──────── EXCERPT TO READ ────────


20 September 1916
‘. . . The war has sucked up so much of what was most loveable and full of promise, [Asquith wrote to Kathleen] that I have always been haunted by a fear that a toll would be exacted from me also. But when I saw him last - exactly a fortnight ago today - he was so radiantly strong and confident that I came away from France with an easier mind . . . Whatever pride I had in the past, and whatever hope I had for the future - by much the largest part of both was invested in him. And now all that is gone. It will take me a few days more to try to get back my bearings . . .’

29 September 1917
‘We had a dinner party, oh such a funny dinner party! There were Stephen McKenna, Gilbert Cannan, Sidney Russell Cooke, Geoffrey Dearmer and me. In the middle a very bad air raid started. A strange girl came in who was going to dance later. The parlour maid came in hysterical and collapsed on the drawing room sofa. The cook panted behind, and Wink [Peter’s nanny] arrived with her hair down. We fetched Pete down in his pyjamas - we were a mottled party. First we watched from the balcony then we shut shutters, lit lights and Sidney turned on the pianola. Gilbert never uttered a word. Stephen sat and made magic - ‘evil magic’, he said. Sidney and I sustained animated conversation, to which Pete contributed a good deal of sound information about aerial matters. More people came as the night went on, and we danced until three am.’

3 September 1926
‘Very sadly left the Lacket leaving behind me my two little sons. As they both stood by the little gate in the sun to see me off I had to work very hard not to weep at the sheer beauty of them with their sun-bleached hair and their russet skin, my big one and my little one, each looking healthier than the other . . . It’s so insane but I never leave either of them without thinking ‘There, I shall probably never see them again’. These feelings are disgustingly morbid.

──────── PROVIDED RECORDS ────────

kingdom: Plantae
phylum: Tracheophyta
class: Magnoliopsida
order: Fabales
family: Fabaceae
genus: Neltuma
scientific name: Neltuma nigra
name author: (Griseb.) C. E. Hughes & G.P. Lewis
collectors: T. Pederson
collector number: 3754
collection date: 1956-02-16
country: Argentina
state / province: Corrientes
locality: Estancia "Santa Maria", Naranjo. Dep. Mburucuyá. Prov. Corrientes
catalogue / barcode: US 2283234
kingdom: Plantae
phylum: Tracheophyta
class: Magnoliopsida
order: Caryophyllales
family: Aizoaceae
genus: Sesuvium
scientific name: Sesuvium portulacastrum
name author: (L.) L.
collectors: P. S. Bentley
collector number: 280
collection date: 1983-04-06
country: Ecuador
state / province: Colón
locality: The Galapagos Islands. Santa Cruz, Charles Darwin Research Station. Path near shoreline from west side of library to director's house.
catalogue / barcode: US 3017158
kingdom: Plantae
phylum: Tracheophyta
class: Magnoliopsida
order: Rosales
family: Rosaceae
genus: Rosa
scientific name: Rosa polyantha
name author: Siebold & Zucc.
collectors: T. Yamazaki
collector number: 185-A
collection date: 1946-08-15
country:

────────

--- ACTIONS TO TAKE ---
[1] In the dated diary entries, how late did the dancing go on during the night of the air raid?
[2] Print the part of the dated diary entries starting with "3 September 1926" and going on through "are disgustingly morbid.".

--- ANSWERS BY TASK ---
[1] The dancing went on until three in the morning.

[2]
3 September 1926
‘Very sadly left the Lacket leaving behind me my two little sons. As they both stood by the little gate in the sun to see me off I had to work very hard not to weep at the sheer beauty of them with their sun-bleached hair and their russet skin, my big one and my little one, each looking healthier than the other . . . It’s so insane but I never leave either of them without thinking ‘There, I shall probably never see them again’. These feelings are disgustingly morbid.